:: Supplied records

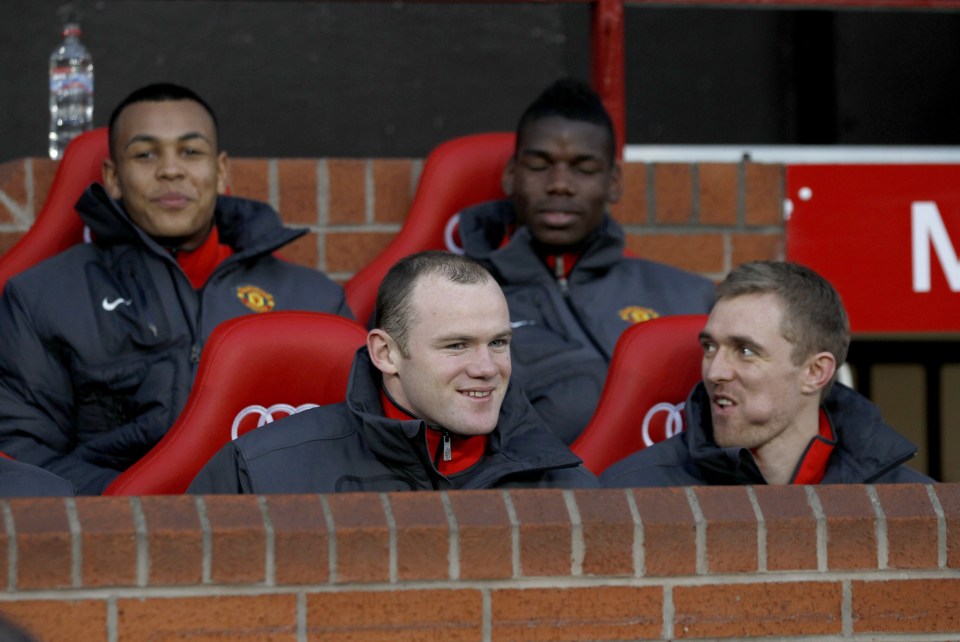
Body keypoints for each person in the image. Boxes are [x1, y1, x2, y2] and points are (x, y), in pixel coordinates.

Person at [0, 83, 353, 494]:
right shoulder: (41, 297)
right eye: (145, 154)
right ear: (113, 177)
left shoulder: (313, 299)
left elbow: (363, 443)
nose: (170, 169)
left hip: (287, 534)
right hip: (121, 533)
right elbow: (21, 452)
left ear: (220, 171)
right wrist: (142, 509)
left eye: (190, 151)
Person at [188, 251, 598, 493]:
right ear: (385, 353)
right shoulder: (262, 471)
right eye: (456, 345)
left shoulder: (565, 485)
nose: (486, 368)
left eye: (498, 343)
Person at [457, 77, 715, 445]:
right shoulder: (453, 301)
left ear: (613, 181)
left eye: (584, 168)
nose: (560, 184)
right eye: (540, 165)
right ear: (512, 175)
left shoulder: (691, 298)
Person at [602, 261, 933, 487]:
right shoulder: (630, 493)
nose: (715, 371)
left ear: (815, 372)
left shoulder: (912, 504)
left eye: (745, 351)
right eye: (710, 347)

::::

> **What the task requires**
Exactly as they appear, transcribe the lines from the top of the material above through the line with "left eye: (190, 151)". Omit any picture.

> **Answer for the task**
Body keypoints for each person in the image. Boxes are [x1, y1, x2, y2] and points are (x, y), in pixel coordinates.

Person at [0, 83, 353, 494]:
right shoulder: (41, 297)
right eye: (145, 154)
right ear: (113, 177)
left shoulder: (313, 299)
left elbow: (363, 443)
nose: (170, 169)
left hip: (287, 534)
right hip: (121, 533)
right elbow: (21, 452)
left ear: (220, 171)
right wrist: (142, 509)
left eye: (190, 151)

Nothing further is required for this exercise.